_WRITTEN PROBLEM_
Write the next few paragraphs of the article on 2015 market predictions and the price of oil, picking up right after its final sentence.

** start of GIVEN PASSAGE **

What year is it? I forget.

What year is it? I forget.

Because those of us who write a lot of stuff are inevitably lazy, you’re likely seeing a lot of 2015 predictions come forth.

“Why X stock will be ZOMG in 2015!”

“Why oil will continue to be weak in 2015!”

“Why Y stock will continue to suck in 2015!”

Let me tell you guys a secret. In today’s world of click-baity headlines and short attention spans, most people can’t even be bothered to read an entire 600 word article. The internet is full of so much stuff that we can’t even pay attention for a solid minute to get the gist of something. Hell, most of you just skimmed this paragraph.

So the people who write this stuff pull a bit of a fast one. They know what works, so they come up with¬†a 2015 “prediction” headline, while basically regurgitating the same stuff they talked about for the last six months. If they predicted something in July, 2014, then it’s bound to come true sometime in 2015. If you keep making the same prediction, chances are you’ll end up being right eventually. It’s the “broken clock” financial prediction system.

The comparison to oil

Because I follow these things now, I have a pretty good memory of the most recent collapse of the price of oil. Unsurprisingly, most people didn’t see it coming.

Now that oil has fallen nearly 50% from its peak about six months ago, analysts everywhere are calling on the price of crude to stay low throughout 2015, even through 2017 or 2018. These folks look at the future prices for these years and don’t see any premium compared to where crude trades today, and declare it a weak commodity.

Everyone seems to agree with these analysts, so they have numbers on their side. Even a lot of the investors I know who are buying oil stocks right now think the price of crude could stay low for a while. They just don’t want to miss out on the subsequent rally, so they’re placing their bets now.

Every time I read a piece bearish on energy from someone who didn’t call it on the way down. I take it with a massive grain of salt, and you should too. Nobody knows where the price of oil is going to go. It’s one of those commodities that is manipulated by hedge funds and other traders. It becomes more than just a supply and demand equation, which makes it incredibly difficult to predict. Predicting market sentiment is hard. Stock markets will regularly go up and down for no apparent reason.

I’m not even sure we can count on oil traders or oil company execs to accurately predict the price of crude. Oil executives are perma-bulls, always choosing to look at the commodity from a glass half full perspective. Typically, you don’t get into the oil business unless you’re a believer in oil and its economic benefits. Of course oil guys are going to be bullish.

Commodity traders are kind of the opposite. They don’t really care whether they’re long or short, as long as there’s momentum in one direction. Thus, if the price is going down, they think it’ll continue to do so.

** end of GIVEN PASSAGE **
** start of PROVIDED DATA **

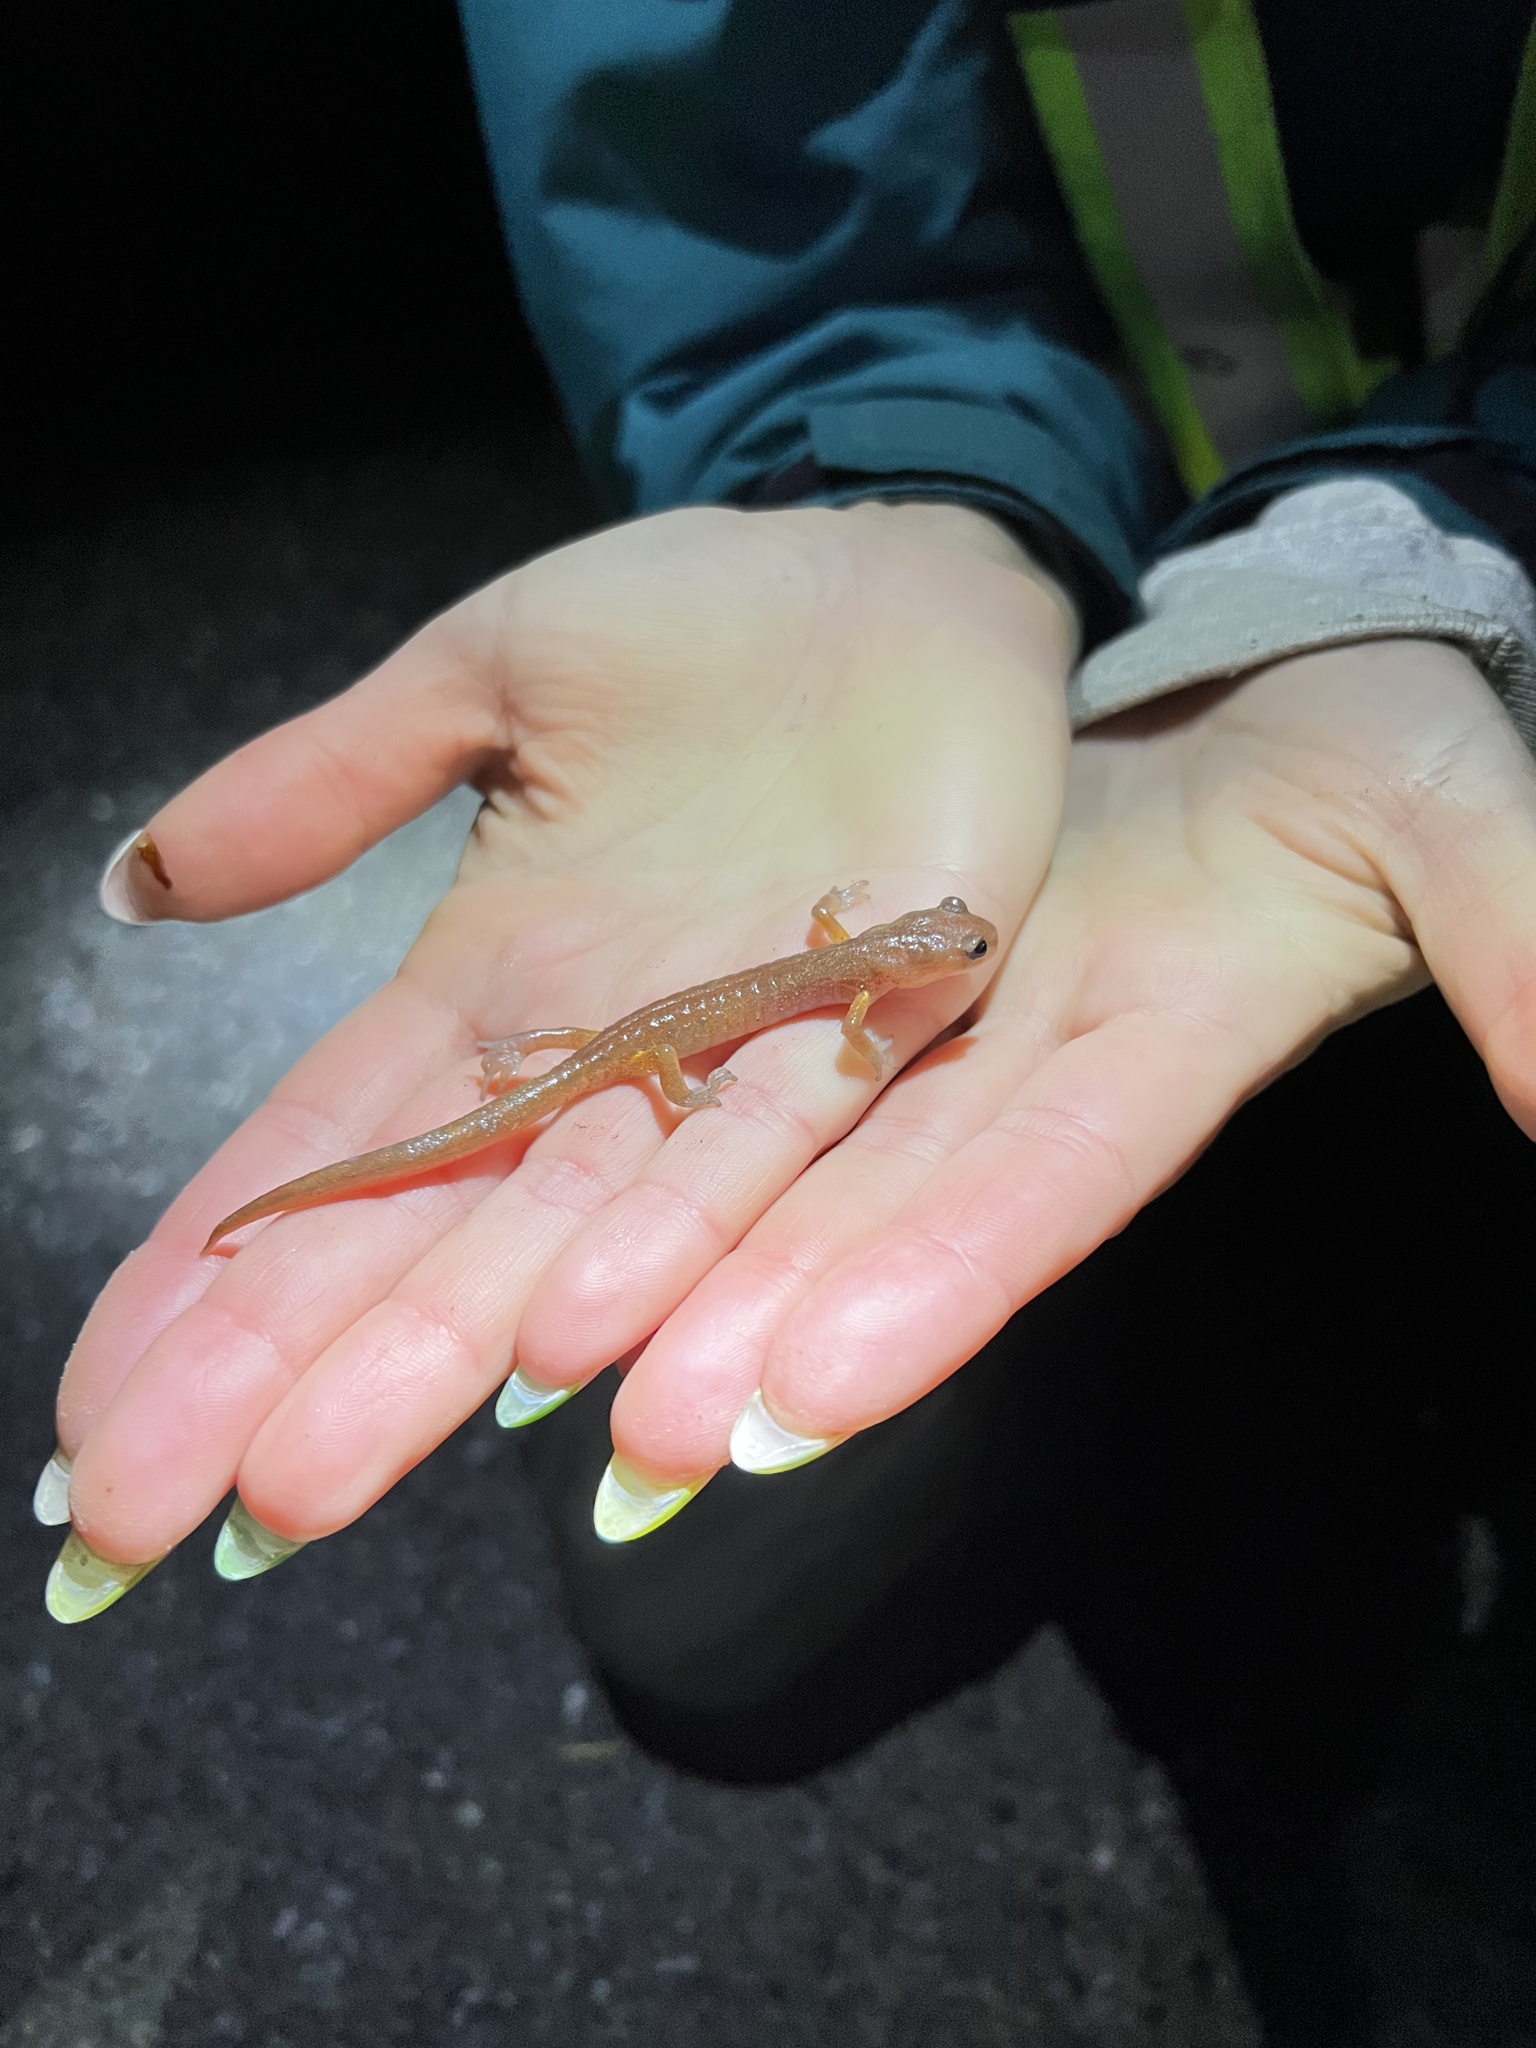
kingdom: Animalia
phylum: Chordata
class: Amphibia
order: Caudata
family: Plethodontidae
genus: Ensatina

** end of PROVIDED DATA **
** start of PROVIDED DATA **

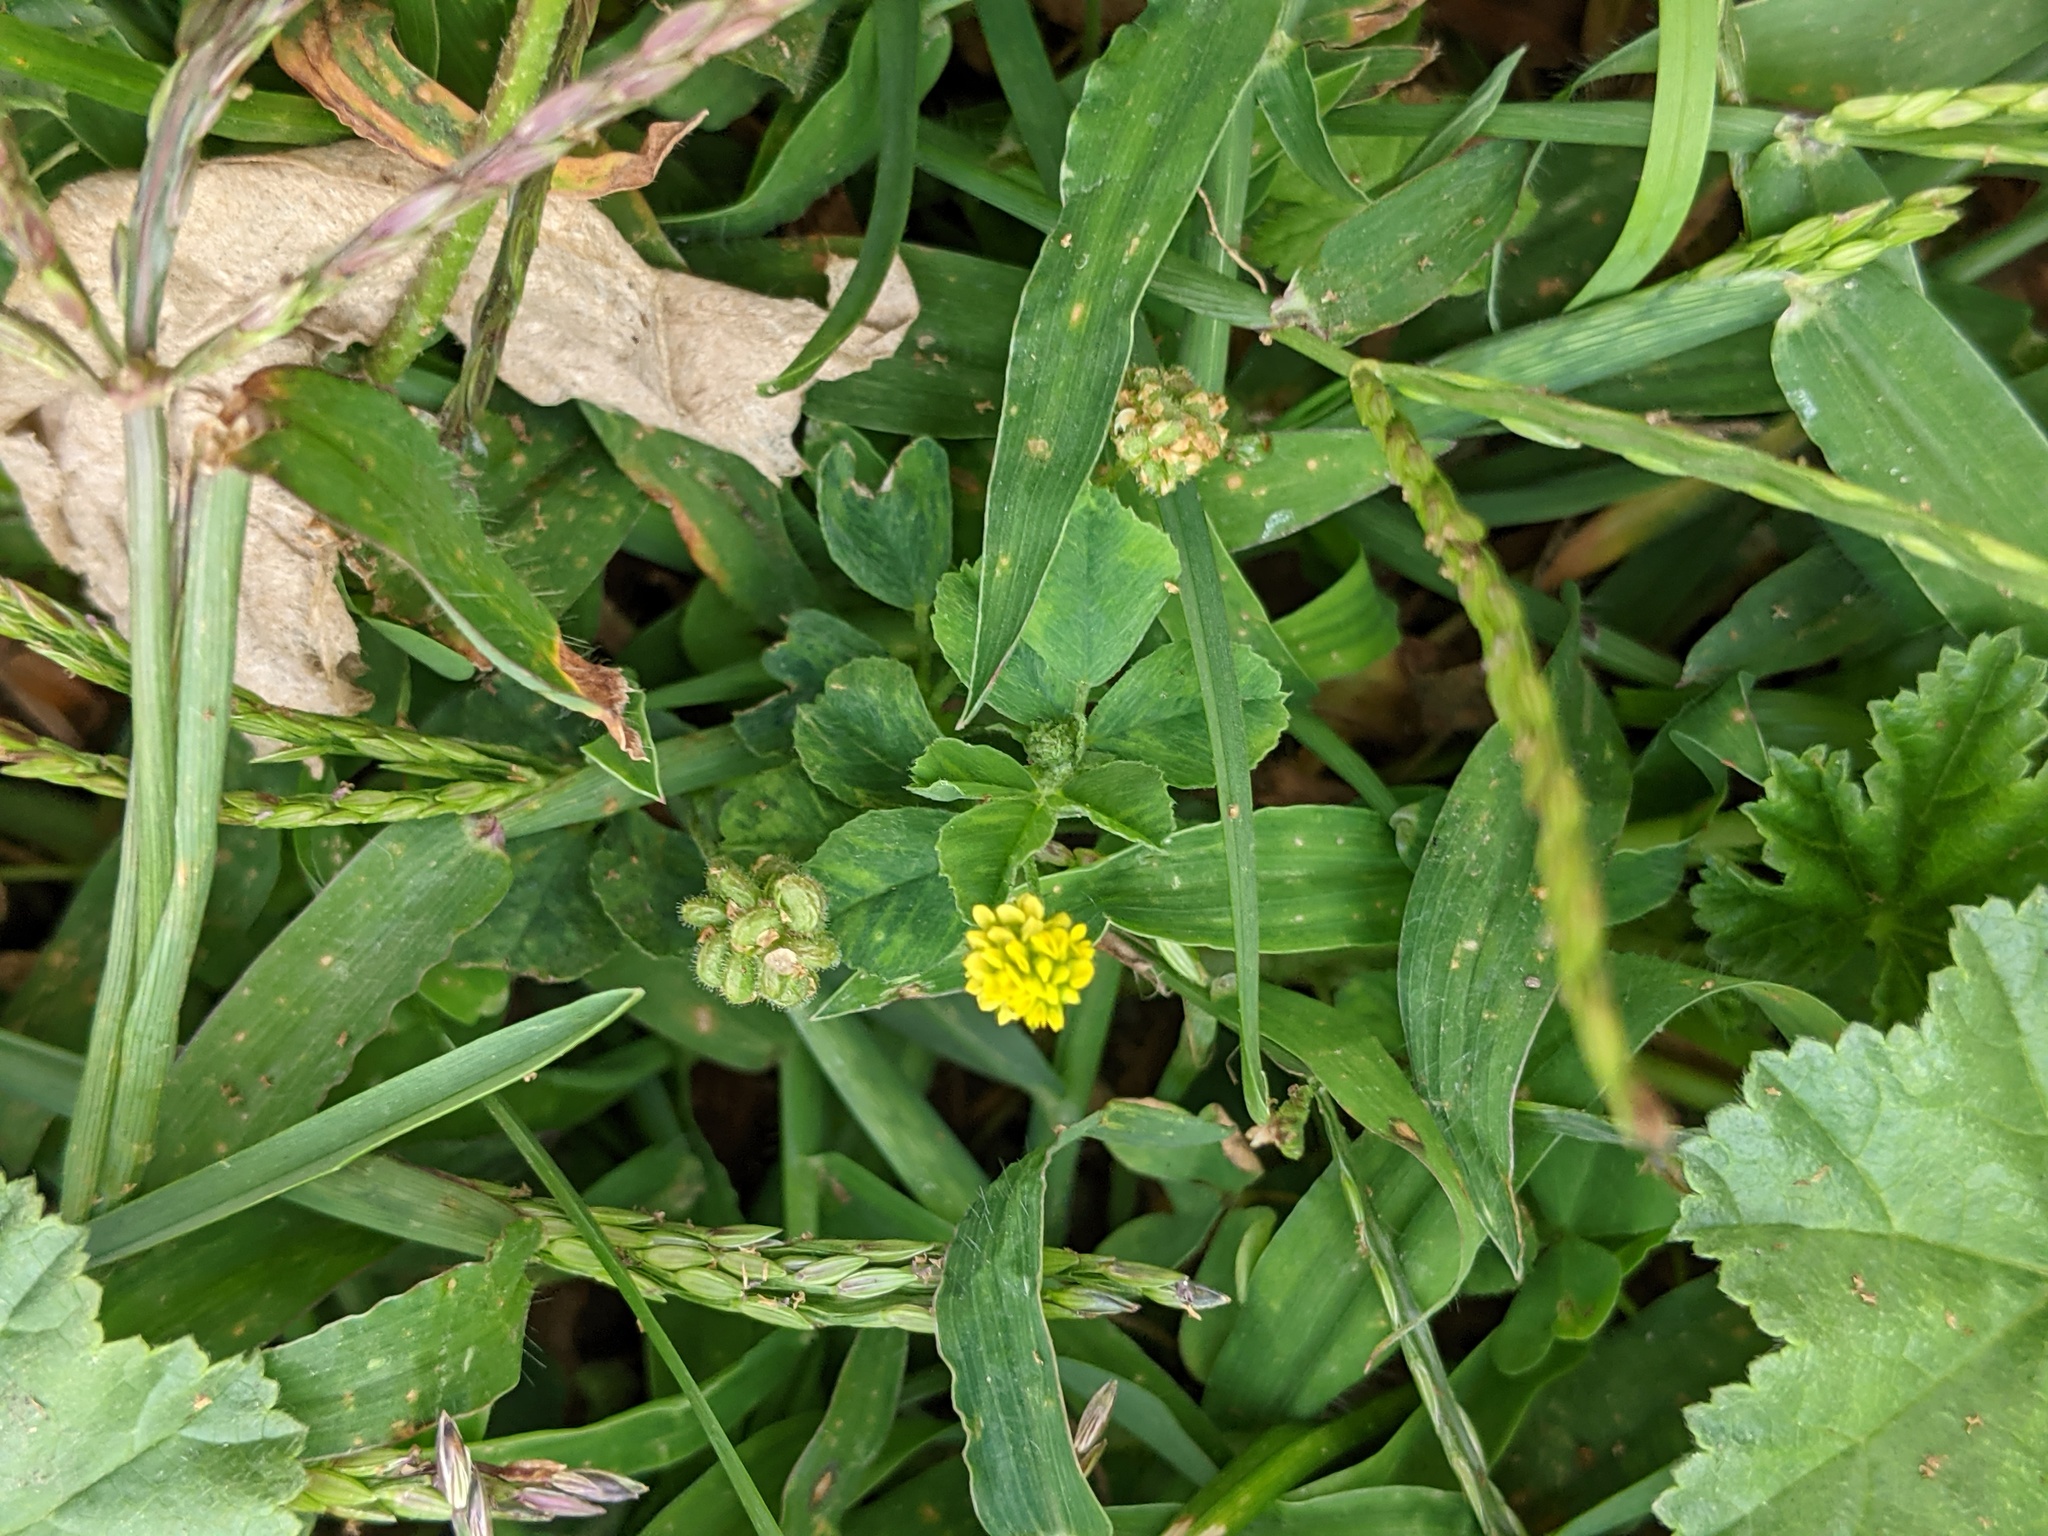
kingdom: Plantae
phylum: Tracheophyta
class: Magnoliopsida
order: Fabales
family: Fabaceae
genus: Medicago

** end of PROVIDED DATA **

_ANSWER_
Why your opinion matters

One thing I learned after writing approximately 600 articles about stocks and investments in 2014 is how every stock has good things and bad things going for it. I could pick any stock and write both a positive and negative piece about it. For example:

Canada’s banks are among the best ran banks in the world. Each has a track record of increasing earnings and raising dividends since the years started with 18. They also trade at pretty reasonable P/E ratios and look to have pretty conservative balance sheets, at least for banks. You should buy them.

Canada’s banks are a ticking time bomb waiting to go KABLAMMO. Our housing market is massively overvalued, and the average consumer’s debt level looks worse than Nelson without a shirt on. Once the effects of oil’s decline really start to hit the bottom line, these financials are going to be screwed. Sell now, while you still can!

See how easy that was?

Most folks don’t seek out negative articles when they’re researching a stock. Some do, but just so they can say mean things about the person who has the opinion. Humans tend to make a decision pretty quickly, and then spend the time validating it.

I find the more time I dedicate to investing, the easier it gets. I used to pour over financial statements for hours, running all sorts of ratios. Now I can figure out whether a stock looks attractive without going to that much work, especially the smaller ones. Like Charlie Munger once said, “you don’t need to know a man’s exact weight to know he’s fat.”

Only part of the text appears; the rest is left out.